(Set of tasks)
1) Using the text on U.S. life expectancy, answer the following:
(a) What was the average life span of Americans of all ethnicities in 2019?
(b) What is the rate of diabetes among Native Americans and Alaska Natives?
(c) By how many years did life expectancy among Native Americans and Alaska Natives drop in 2020?
2) Summarize the text on U.S. life expectancy in two sentences.
3) Return the stretch of the text on U.S. life expectancy from "In 2019, the" through "nearly three years.", copied word for word.

START Document text

According to the latest statistics reported by The New York Times1 August 31, 2022, life expectancy in the United States dropped precipitously in 2020 and 2021.
In 2019, the average life span of Americans of all ethnicities was nearly 79 years. By the end of 2021, two years into the COVID pandemic and one full year into the mass inoculation campaign, life expectancy had dropped to 76 — a loss of nearly three years.
Even small declines in life expectancy of a tenth or two-tenths of a year mean that on a population level, a lot more people are dying prematurely than they really should be. And this was nearly THREE years or 35 times more.
What Has Caused Drop in Life Expectancy?
According to The New York Times, Native Americans and Alaska Natives have the highest rate of diabetes out of any ethnic groups — 1 in 7 — and obesity is also common. Both of these conditions have been identified as comorbidities that make you more susceptible to serious COVID-19 infection, which could help explain why life expectancy among Native Americans and Alaska Natives dropped by four years in 2020.
They do not necessarily explain the continued drop in life expectancy in 2021, however. According to Minnesota Chippewa tribe member Dr. Ann Bullock, former director of diabetes treatment and prevention at the federal Indian Health Service agency, the COVID jab campaign was very successful among Native Americans and Alaska Natives, which made the continued drop during 2021 “all the more upsetting.”

END Document text
START Extracted records

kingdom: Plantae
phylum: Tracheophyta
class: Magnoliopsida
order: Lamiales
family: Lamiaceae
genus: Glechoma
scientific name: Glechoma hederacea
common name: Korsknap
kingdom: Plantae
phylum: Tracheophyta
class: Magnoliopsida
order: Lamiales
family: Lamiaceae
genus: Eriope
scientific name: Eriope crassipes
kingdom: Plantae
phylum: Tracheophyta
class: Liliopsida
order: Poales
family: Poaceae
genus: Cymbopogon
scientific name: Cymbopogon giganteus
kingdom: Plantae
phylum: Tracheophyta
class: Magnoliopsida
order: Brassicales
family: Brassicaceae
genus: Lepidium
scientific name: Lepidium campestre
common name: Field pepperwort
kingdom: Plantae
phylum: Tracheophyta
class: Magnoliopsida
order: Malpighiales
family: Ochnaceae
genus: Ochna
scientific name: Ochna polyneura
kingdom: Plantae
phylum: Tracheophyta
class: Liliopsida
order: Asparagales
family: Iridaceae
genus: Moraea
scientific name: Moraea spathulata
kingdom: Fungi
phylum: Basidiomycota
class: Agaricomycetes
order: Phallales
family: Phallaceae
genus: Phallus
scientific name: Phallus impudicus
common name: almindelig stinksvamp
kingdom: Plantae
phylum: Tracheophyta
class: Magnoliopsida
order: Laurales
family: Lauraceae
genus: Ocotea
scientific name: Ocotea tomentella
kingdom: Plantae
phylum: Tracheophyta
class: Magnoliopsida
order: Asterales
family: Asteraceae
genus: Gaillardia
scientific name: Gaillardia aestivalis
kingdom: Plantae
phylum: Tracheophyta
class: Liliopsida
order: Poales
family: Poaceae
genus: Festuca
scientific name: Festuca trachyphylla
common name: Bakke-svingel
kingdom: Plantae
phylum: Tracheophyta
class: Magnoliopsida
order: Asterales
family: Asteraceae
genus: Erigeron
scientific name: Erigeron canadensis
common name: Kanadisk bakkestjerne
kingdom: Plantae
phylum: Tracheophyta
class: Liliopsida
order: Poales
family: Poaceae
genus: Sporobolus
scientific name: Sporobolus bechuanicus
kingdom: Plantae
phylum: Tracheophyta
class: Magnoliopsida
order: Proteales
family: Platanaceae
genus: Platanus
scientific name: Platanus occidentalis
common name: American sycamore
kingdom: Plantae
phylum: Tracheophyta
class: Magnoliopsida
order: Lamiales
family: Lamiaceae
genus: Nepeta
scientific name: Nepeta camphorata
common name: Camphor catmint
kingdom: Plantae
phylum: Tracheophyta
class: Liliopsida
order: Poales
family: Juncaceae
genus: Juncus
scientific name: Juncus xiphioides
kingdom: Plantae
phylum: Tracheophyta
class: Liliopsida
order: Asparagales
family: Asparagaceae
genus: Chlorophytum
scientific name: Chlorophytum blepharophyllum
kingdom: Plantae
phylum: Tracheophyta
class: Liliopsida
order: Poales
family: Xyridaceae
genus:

END Extracted records

(Answers provided)
1)
(a) Nearly 79 years.
(b) 1 in 7.
(c) Four years.

2) According to figures reported by The New York Times, U.S. life expectancy fell from nearly 79 years in 2019 to 76 by the end of 2021, a loss of nearly three years. High rates of diabetes and obesity among Native Americans and Alaska Natives, both comorbidities for serious COVID-19 infection, could help explain their four-year drop in 2020 but do not necessarily explain the continued drop in 2021.

3)
In 2019, the average life span of Americans of all ethnicities was nearly 79 years. By the end of 2021, two years into the COVID pandemic and one full year into the mass inoculation campaign, life expectancy had dropped to 76 — a loss of nearly three years.